Titanium and its alloys are widely used in biomedical applications, for example, for artificial hip, orthopaedic, or dental implants due to their good mechanical properties and biocompatibilitiy. The superior biocompatibility of these materials can be attributed to the high corrosion resistance as well as to the good binding ability to living bone. These materials form a biological apatite layer on their surfaces in body and bind to living bone via the apatite layer. Therefore, the apatite formation on these materials can be an essential step for the binding to bone. To enhance the biocompatibility of titanium alloys, various surface treatments have been proposed.

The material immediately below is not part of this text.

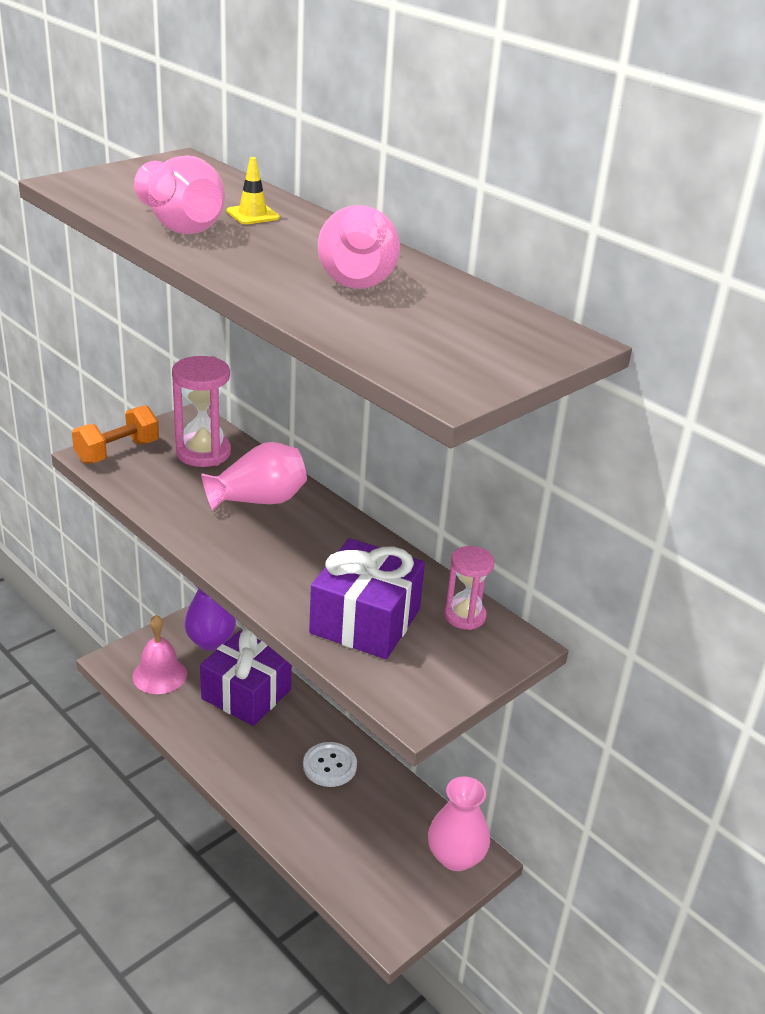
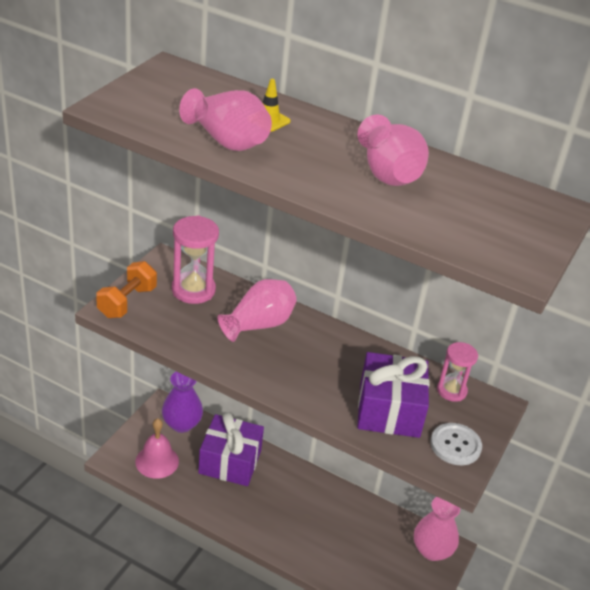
camera: 20 degrees left, 5 degrees up
(330, 766) = (317, 504): white button -> white button (455, 445)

Recently we have reported the electrochemical formation of nanotube oxide layers on a whole range of valve metals (Al, Zr, Hf, W, Nb, Ta and Ti) in fluoride-containing electrolytes. In particular, the formation of titanium oxide nanotube layers has been extensively examined due to a variety of practical applications of titanium oxides. With specific electrochemical parameters, highly ordered TiO₂ nanotube formation is achieved. Layers formed in HF-containing acidic electrolytes essentially consist of TiO₂ nanotubes with a diameter of approximately 100 nm and a length of 500 nm. The geometry can be modified by tailoring the electrochemical parameters, for eample, anodization in neutral electrolytes containing a small amount of fluoride ions results in thicker TiO₂ nanotube layers (several micrometers).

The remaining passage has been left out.